╭──
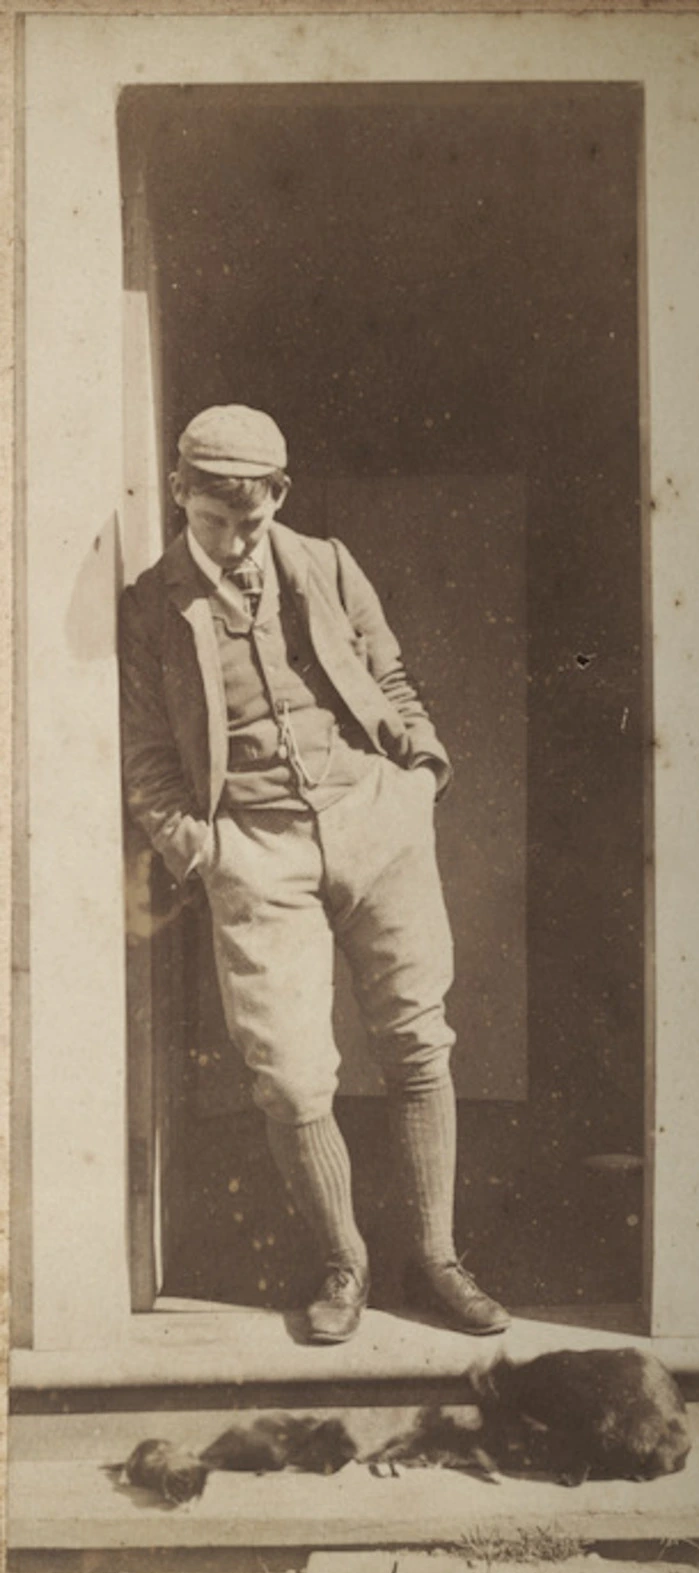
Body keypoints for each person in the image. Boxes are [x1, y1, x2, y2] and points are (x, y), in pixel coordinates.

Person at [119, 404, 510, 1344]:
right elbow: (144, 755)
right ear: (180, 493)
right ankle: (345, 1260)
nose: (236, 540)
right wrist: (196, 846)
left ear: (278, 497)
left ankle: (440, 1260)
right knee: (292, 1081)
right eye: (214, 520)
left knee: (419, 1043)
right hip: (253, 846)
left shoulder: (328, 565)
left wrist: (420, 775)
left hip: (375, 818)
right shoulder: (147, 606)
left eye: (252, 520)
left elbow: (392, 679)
╰──
╭──
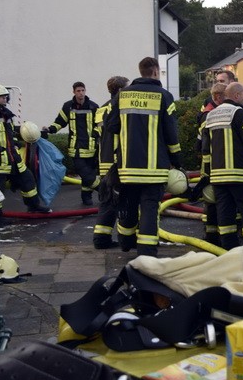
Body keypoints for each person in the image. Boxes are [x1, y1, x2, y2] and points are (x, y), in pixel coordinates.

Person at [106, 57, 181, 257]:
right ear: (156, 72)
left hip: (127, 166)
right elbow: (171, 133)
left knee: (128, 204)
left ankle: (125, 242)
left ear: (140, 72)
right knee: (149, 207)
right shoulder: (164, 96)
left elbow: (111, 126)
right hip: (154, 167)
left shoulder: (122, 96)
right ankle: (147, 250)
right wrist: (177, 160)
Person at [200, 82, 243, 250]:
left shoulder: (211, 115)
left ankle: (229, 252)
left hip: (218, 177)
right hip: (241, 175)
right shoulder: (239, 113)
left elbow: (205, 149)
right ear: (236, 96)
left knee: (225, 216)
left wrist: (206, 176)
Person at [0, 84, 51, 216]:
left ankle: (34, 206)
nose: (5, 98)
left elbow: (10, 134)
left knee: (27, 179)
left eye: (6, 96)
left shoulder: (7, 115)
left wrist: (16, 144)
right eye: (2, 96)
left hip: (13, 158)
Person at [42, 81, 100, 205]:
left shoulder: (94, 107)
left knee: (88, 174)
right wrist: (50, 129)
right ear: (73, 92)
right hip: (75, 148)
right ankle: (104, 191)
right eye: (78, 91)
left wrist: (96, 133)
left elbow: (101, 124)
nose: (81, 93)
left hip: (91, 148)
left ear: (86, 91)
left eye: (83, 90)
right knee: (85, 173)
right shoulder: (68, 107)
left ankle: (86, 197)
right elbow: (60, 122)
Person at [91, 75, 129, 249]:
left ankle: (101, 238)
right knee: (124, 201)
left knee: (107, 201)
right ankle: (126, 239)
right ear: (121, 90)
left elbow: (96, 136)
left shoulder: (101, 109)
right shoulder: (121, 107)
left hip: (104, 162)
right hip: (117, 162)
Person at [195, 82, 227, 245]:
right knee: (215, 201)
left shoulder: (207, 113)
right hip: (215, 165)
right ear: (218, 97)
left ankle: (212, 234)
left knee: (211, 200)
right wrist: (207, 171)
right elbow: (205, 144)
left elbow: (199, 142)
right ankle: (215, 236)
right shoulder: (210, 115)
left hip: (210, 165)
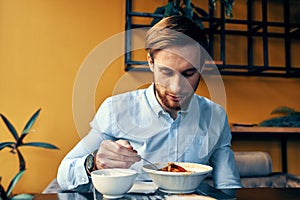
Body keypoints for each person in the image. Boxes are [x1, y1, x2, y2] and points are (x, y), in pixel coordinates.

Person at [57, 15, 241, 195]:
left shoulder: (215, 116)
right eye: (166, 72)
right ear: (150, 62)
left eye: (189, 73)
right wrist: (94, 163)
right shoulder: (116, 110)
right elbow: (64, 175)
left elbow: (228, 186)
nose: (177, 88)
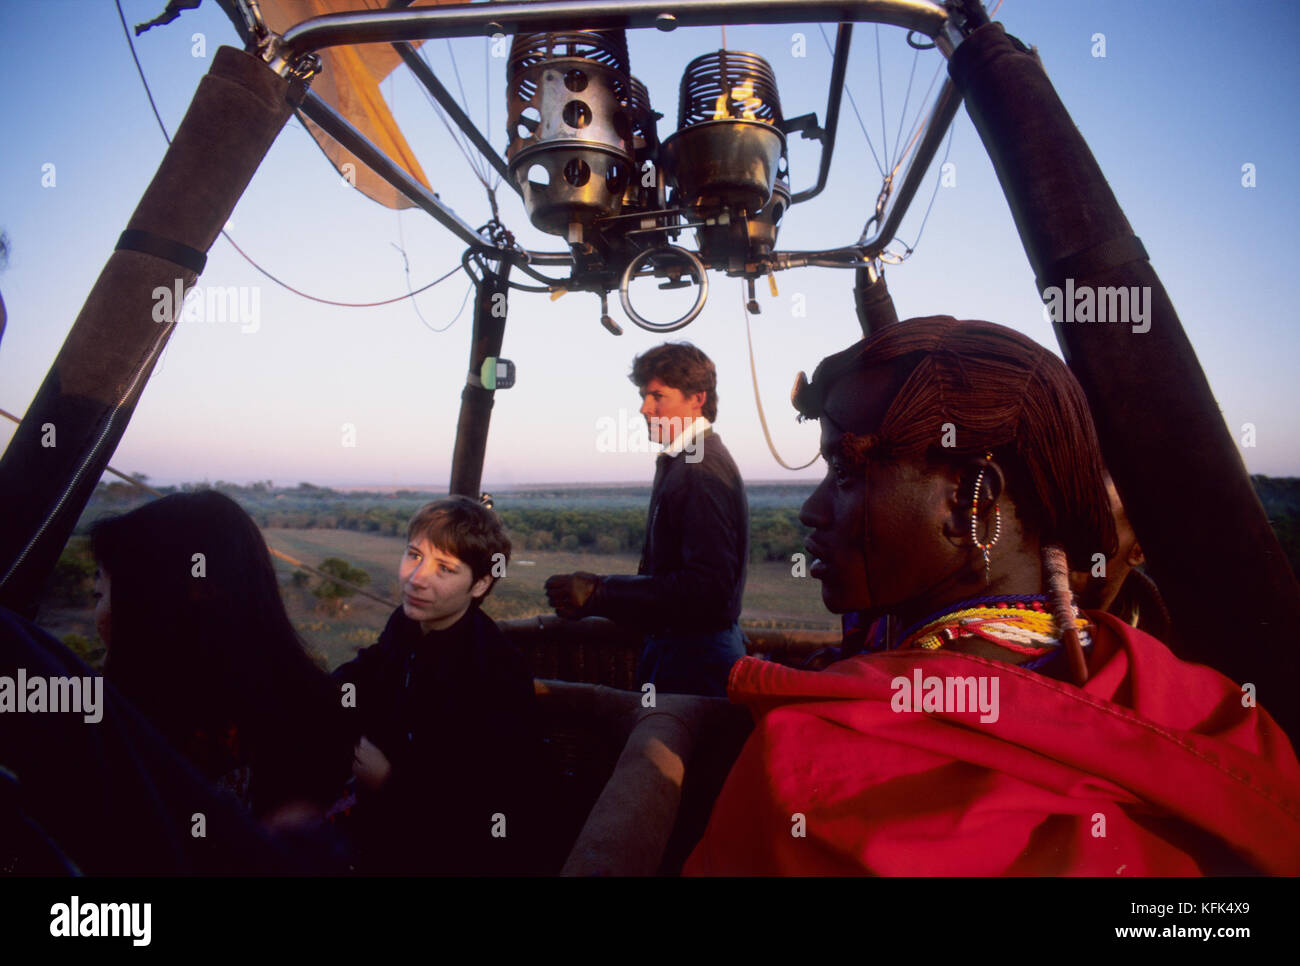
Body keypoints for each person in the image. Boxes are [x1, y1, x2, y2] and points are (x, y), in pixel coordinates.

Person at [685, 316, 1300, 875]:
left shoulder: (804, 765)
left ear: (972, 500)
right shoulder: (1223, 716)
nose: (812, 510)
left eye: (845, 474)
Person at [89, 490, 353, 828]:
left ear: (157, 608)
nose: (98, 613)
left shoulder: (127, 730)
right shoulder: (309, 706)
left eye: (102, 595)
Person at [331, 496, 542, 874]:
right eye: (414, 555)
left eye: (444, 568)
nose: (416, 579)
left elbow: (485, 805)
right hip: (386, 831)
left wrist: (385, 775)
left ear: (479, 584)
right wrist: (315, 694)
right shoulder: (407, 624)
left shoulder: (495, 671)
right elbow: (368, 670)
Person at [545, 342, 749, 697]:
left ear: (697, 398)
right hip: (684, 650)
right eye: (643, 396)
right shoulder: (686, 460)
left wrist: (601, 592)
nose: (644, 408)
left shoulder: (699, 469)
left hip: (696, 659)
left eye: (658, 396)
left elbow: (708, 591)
╰──
What is being asked — Nothing but the lines from the one containing "right hip: (215, 165)" through the one containing "left elbow: (708, 591)" should appear, copied exactly from the material above and without pictures.

Finished task —
right hip: (215, 165)
right ear: (218, 97)
left ankle: (212, 234)
left knee: (211, 200)
right wrist: (207, 171)
right elbow: (205, 144)
left elbow: (199, 142)
right ankle: (215, 236)
right shoulder: (210, 115)
left hip: (210, 165)
Body keypoints for each person in the image. Boxes are [x1, y1, x2, y2] and points are (x, y), in pixel coordinates.

Person at [57, 15, 241, 195]:
left shoulder: (215, 116)
right eye: (166, 72)
right ear: (150, 62)
left eye: (189, 73)
right wrist: (94, 163)
right shoulder: (116, 110)
right elbow: (64, 175)
left elbow: (228, 186)
nose: (177, 88)
Body keypoints for each person in the image. Boxes are [x1, y1, x2, y2] and points are (x, y), in pixel coordinates.

Person at [685, 316, 1300, 875]:
left shoulder: (804, 765)
left ear: (972, 500)
right shoulder: (1223, 716)
nose: (812, 510)
left eye: (845, 474)
Person at [89, 490, 353, 828]:
left ear: (157, 608)
nose: (98, 613)
left shoulder: (127, 730)
right shoulder: (309, 706)
left eye: (102, 595)
Person at [331, 496, 542, 874]:
right eye: (414, 555)
left eye: (444, 568)
nose: (416, 579)
left elbow: (485, 805)
right hip: (386, 831)
left wrist: (385, 775)
left ear: (479, 584)
right wrist: (315, 694)
right shoulder: (407, 624)
left shoulder: (495, 671)
right elbow: (368, 670)
Person at [545, 342, 749, 697]:
left ear: (697, 398)
right hip: (684, 650)
right eye: (643, 396)
right shoulder: (686, 460)
left wrist: (601, 592)
nose: (644, 408)
left shoulder: (699, 469)
left hip: (696, 659)
left eye: (658, 396)
left elbow: (708, 591)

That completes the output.